So I chased down my GC buddy who owned that blue lift, but it was too short:blink:

So we hog tied the lift, Red neck style

It's safer than it looks, we were sorta shocked that it sat on the scaffold very firmly, but we tied it down to be safe. and put some concrete counter weights on it too.


----------



## cazna (Mar 28, 2010)

Those studs are close and no dwangs?? Must be pre made with ply on the outside, And plastic?? I think i asked before but whats it for again??

You did well with dodgy set up, Lucky a sheep didnt run through when you were doing the lids or all hell would broken loose.


----------



## SlimPickins (Aug 10, 2010)

Thank goodness the insulation stops a foot from the ceiling...most people waste so much money actually insulating a space entirely:blink:

That's a crazy lift set up! (but still way better than the milk crate on top of the baker)


----------



## mudslingr (Jul 18, 2010)

2buckcanuck said:


> we be Red necks :thumbup:
> 
> The rockers were getting too busy so we said we would finish the garage, and the H.O. said he would supply scaffold.
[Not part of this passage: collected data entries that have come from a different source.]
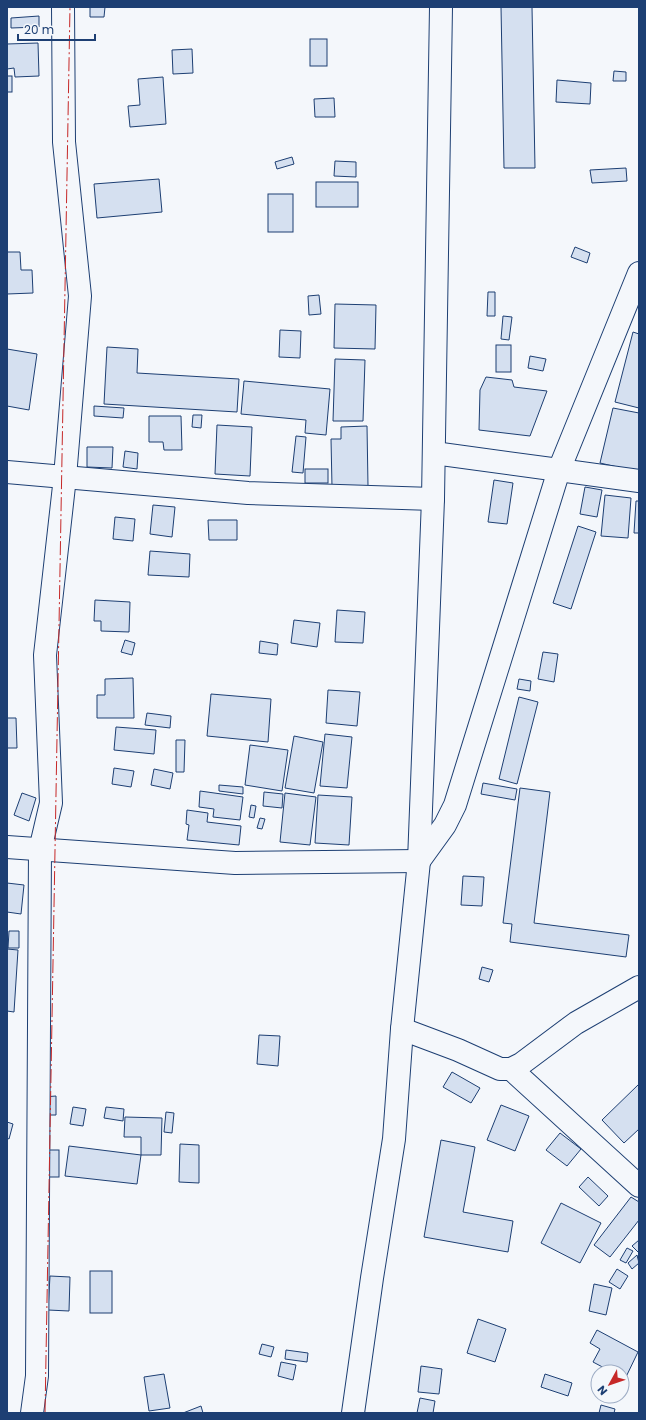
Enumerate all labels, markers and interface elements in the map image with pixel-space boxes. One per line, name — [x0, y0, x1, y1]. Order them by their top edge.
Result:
scale bar — [18, 16, 95, 42]
text: 20 m — [24, 21, 54, 38]
north arrow — [590, 1364, 630, 1404]
text: N — [594, 1382, 611, 1399]

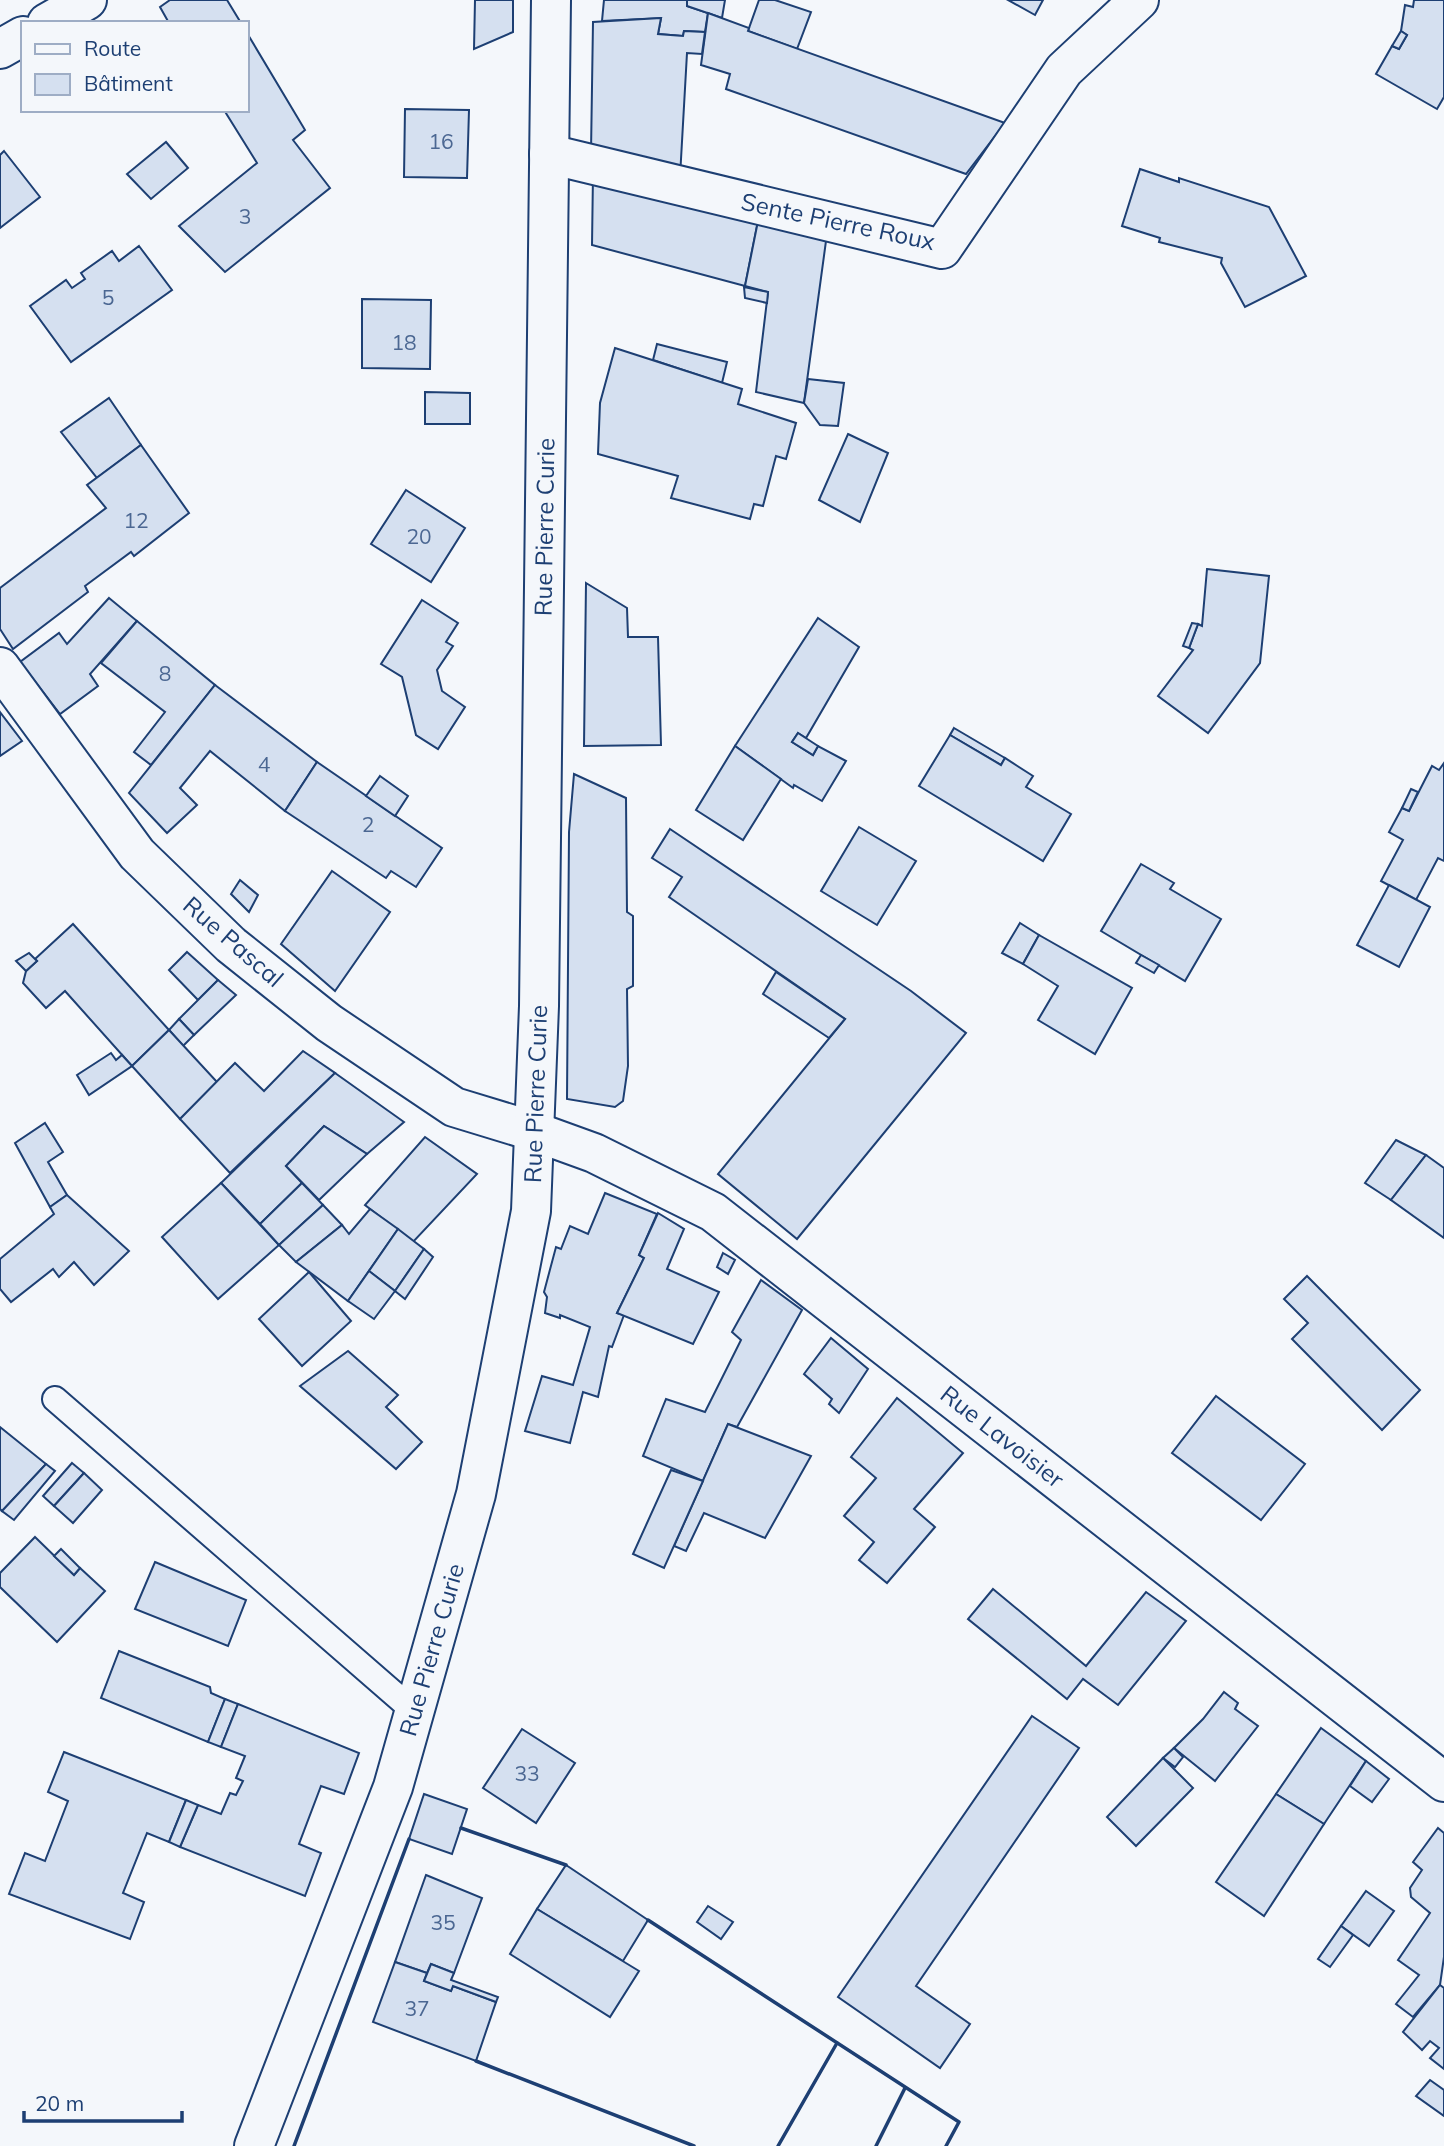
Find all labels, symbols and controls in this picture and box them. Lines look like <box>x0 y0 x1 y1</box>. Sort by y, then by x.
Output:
legend <box>21 21 248 112</box>
text: Route <box>84 35 141 61</box>
text: Bâtiment <box>84 70 173 96</box>
house number: 16 <box>428 128 454 154</box>
street label: Sente Pierre Roux <box>739 186 938 256</box>
house number: 3 <box>239 203 251 229</box>
house number: 5 <box>102 284 114 310</box>
house number: 18 <box>391 329 417 355</box>
street label: Rue Pierre Curie <box>527 438 561 616</box>
house number: 12 <box>123 507 149 533</box>
house number: 20 <box>406 523 432 549</box>
house number: 8 <box>159 660 171 686</box>
house number: 4 <box>258 751 271 777</box>
house number: 2 <box>362 811 374 837</box>
street label: Rue Pascal <box>177 890 290 993</box>
street label: Rue Pierre Curie <box>517 1004 553 1184</box>
street label: Rue Lavoisier <box>935 1379 1071 1494</box>
street label: Rue Pierre Curie <box>392 1560 470 1740</box>
house number: 33 <box>514 1760 540 1786</box>
house number: 35 <box>430 1909 456 1935</box>
house number: 37 <box>404 1995 430 2021</box>
scale bar <box>24 2080 182 2124</box>
text: 20 m <box>35 2090 84 2116</box>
Look at what he brought us !!!!!
> 
> ...


Holy Moly !
That one wheel doesn't even look like it's on the platform.:blink: I've tried some crazy sh1t but that's a new one !
I'd be worried about jr's job if someone who shouldn't see these pics does.
And standing tip-toed on the crate ? We all know that IS NOT a good idea.
Why aren't you up there 2buck ?
Thanks for the HOW TO NOT work pics. Hopefully someone learns from these. Yikes !
Play safe guys ! We all have someone that wants us to make it home in one piece.


----------



## Checkers (Jun 25, 2010)

I was considering doing the same thing the other day 2buck lol.


----------



## Capt-sheetrock (Dec 11, 2009)

impressive!!!!!!! 

Truly a "Hey ya'll, hold my beer and watch this" moment

now thats a post that will make any ******* smile!!:thumbup:


----------



## Bevelation (Dec 20, 2008)

No vapour barrier on the lid?! Is this guy getting spray-foam put in?


----------



## 2buckcanuck (Jul 9, 2010)

cazna said:


> Those studs are close and no dwangs?? Must be pre made with ply on the outside, And plastic?? I think i asked before but whats it for again??
> 
> You did well with dodgy set up, Lucky a sheep didnt run through when you were doing the lids or all hell would broken loose.
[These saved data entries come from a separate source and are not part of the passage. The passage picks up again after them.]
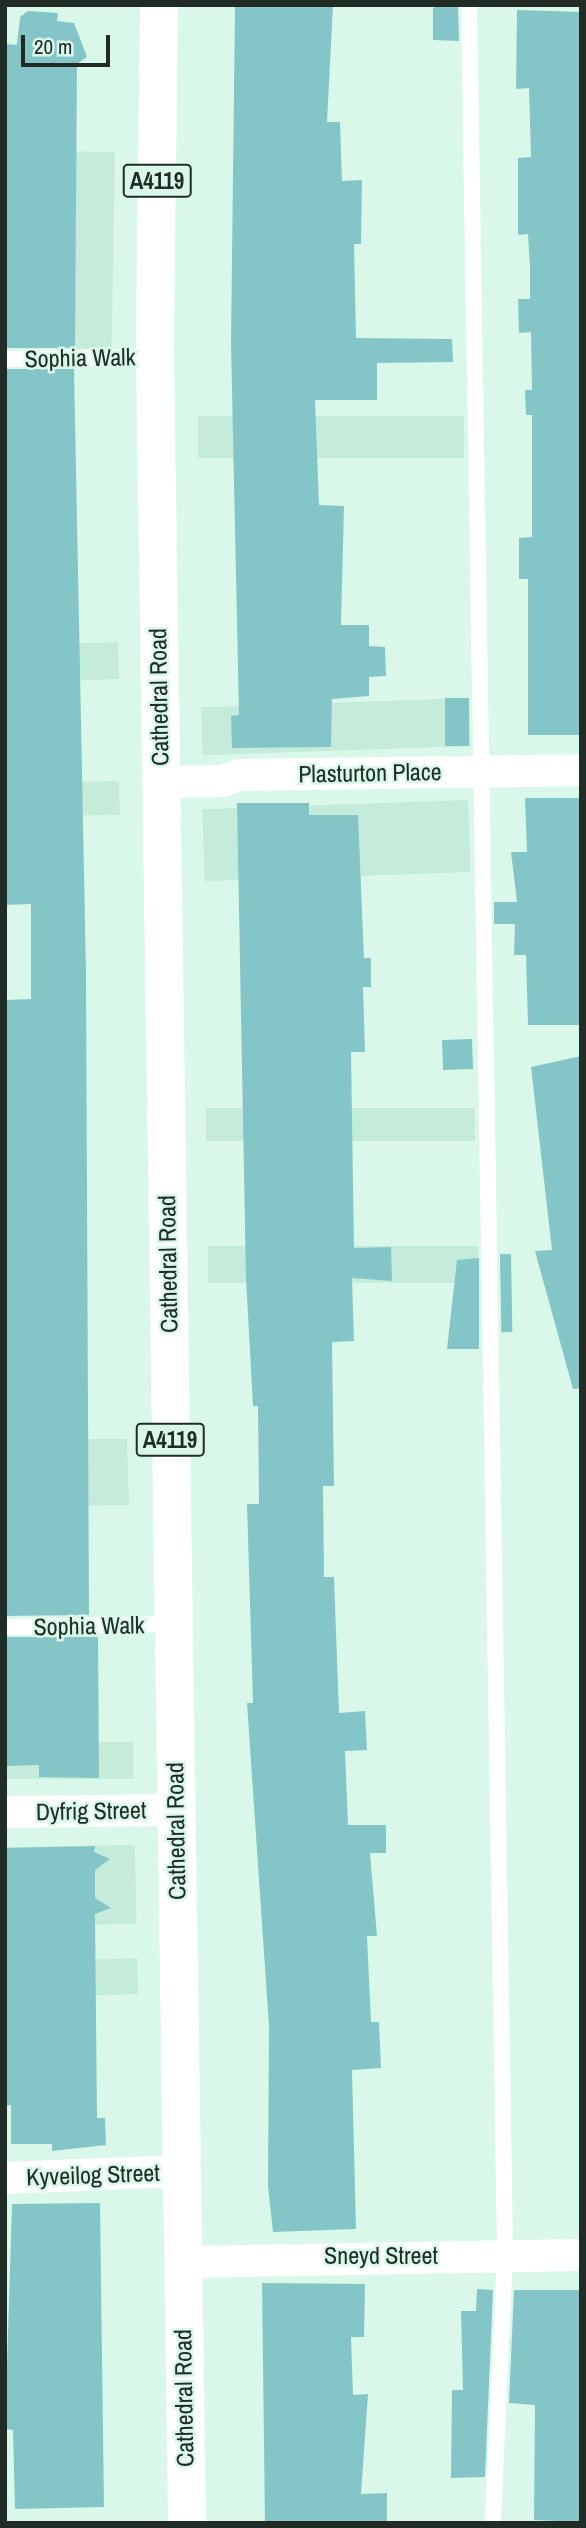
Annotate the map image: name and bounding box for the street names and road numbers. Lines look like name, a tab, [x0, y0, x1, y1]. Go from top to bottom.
road number: A4119	[122, 162, 192, 200]
street label: Sophia Walk	[24, 343, 136, 373]
street label: Cathedral Road	[143, 628, 175, 766]
street label: Plasturton Place	[298, 757, 442, 789]
street label: Cathedral Road	[152, 1195, 184, 1333]
road number: A4119	[135, 1420, 205, 1460]
street label: Sophia Walk	[33, 1611, 145, 1641]
street label: Cathedral Road	[160, 1762, 192, 1900]
street label: Dyfrig Street	[36, 1796, 146, 1826]
street label: Kyveilog Street	[26, 2158, 160, 2192]
street label: Sneyd Street	[324, 2242, 438, 2270]
street label: Cathedral Road	[168, 2329, 200, 2467]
Told you once before why we use poly, So I'm not telling you why again
ill give you a hint though, Think freezing cold winters with high winds, the complete opposite of the tropical paradise you live in



SlimPickins said:


> Thank goodness the insulation stops a foot from the ceiling...most people waste so much money actually insulating a space entirely:blink:


Our thoughts exactly when we seen the insulation, but......garages here are optional to insulate and they get no inspections either. 

The home owner did it himself, and he is a bit of a short fellow so.....


----------



## 2buckcanuck (Jul 9, 2010)

Bevelation said:


> No vapour barrier on the lid?! Is this guy getting spray-foam put in?
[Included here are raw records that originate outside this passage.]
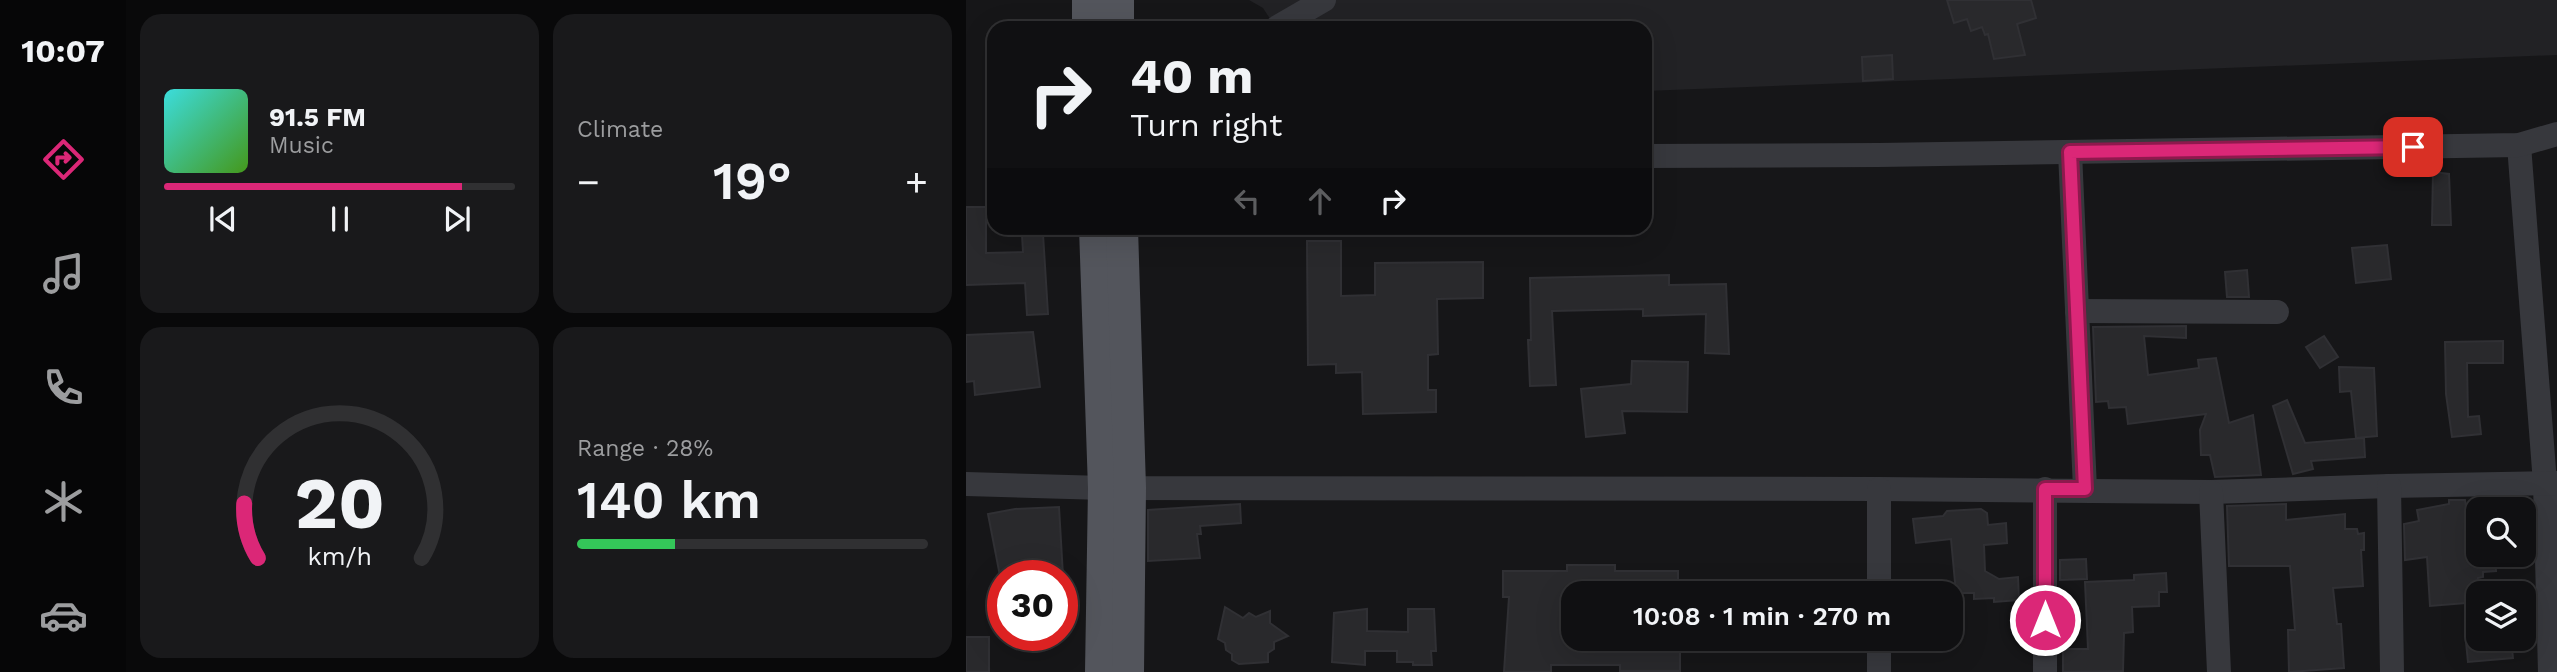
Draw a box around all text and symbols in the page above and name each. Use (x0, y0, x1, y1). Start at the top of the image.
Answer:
text: 10:07 (21, 32, 105, 70)
text: 40 m (1130, 47, 1253, 105)
icon: right (1015, 49, 1106, 140)
text: 91.5 FM (269, 102, 366, 132)
text: Turn right (1130, 106, 1282, 144)
text: Climate (577, 116, 663, 143)
pin (2383, 117, 2443, 177)
icon: arrive (2394, 128, 2432, 166)
text: Music (269, 132, 334, 159)
icon: directions (39, 135, 88, 184)
text: 19° (713, 151, 792, 212)
text: − (577, 160, 600, 204)
text: + (905, 160, 928, 204)
icon: left (1228, 182, 1266, 220)
icon: ahead (1301, 182, 1339, 220)
icon: right (1374, 182, 1412, 220)
icon: previous (204, 200, 242, 238)
icon: pause (321, 200, 359, 238)
icon: next (438, 200, 476, 238)
icon: music (39, 249, 88, 298)
icon: phone (39, 363, 88, 412)
text: Range · 28% (577, 435, 713, 462)
text: 20 (294, 461, 385, 547)
text: 140 km (577, 470, 761, 531)
icon: climate (39, 477, 88, 526)
map controls (2466, 497, 2536, 651)
button: search (2466, 497, 2536, 567)
text: km/h (307, 542, 372, 571)
speed limit sign: 30 (987, 560, 1078, 651)
button: layers (2466, 581, 2536, 651)
position arrow (2008, 583, 2082, 657)
icon: car (39, 591, 88, 640)
text: 10:08 · 1 min · 270 m (1633, 601, 1891, 631)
nope, thats the way he wants it, and I don't question people no more, just as long as he pays.

My only regret is I should of charged more, guy seems to be made of money, works at the cami plant (auto worker)


----------



## 2buckcanuck (Jul 9, 2010)

mudslingr said:


> Holy Moly !
> That one wheel doesn't even look like it's on the platform.:blink: I've tried some crazy sh1t but that's a new one !
> I'd be worried about jr's job if someone who shouldn't see these pics does.
> And standing tip-toed on the crate ? We all know that IS NOT a good idea.
> ...


Don't worry mudslingr, this job is in the middle of no where in red neck country. Those safety inspectors stick to the cities, that way they can issue tickets in the morning and be home by lunch.....Government workers ya know

I'm more afraid of the made in china lift than our set up, we put it through some testing before we lifted anything on it, the wheels being where they are, locked the system in, Then we put counter weights on, and tied it all down, even though we couldn't shake it free etc.....

My biggest problem was 2BJR, he loves heights, he's one of those thrill seeker types, he wanted to wear his stilts up there. He was all pissed I got the hoist, He thought it was cool that the scaffold was shaking and everything, it was fun to him. Plus I was having to give him sh1t for jumping down from the baker. I keep telling him one of these days you will..........thats why the 4 step is there:yes:

Also, I will admit I'm not keen with heights, if it's safe I will do it. So I'm always building safe platforms and stuff. Well he's always,,,,get out of my way, and will throw out a ladder and plank. He's a really really hyper kid.

I know it looks like were doing something stupid, but we both fear the hoist more than the set up. We don't trust the damn thing, even the noises it makes
But thanks for the concern, I know your just saying , don't kill yourself to get some pay...but you are right, the safety guys would have a hay day with us


----------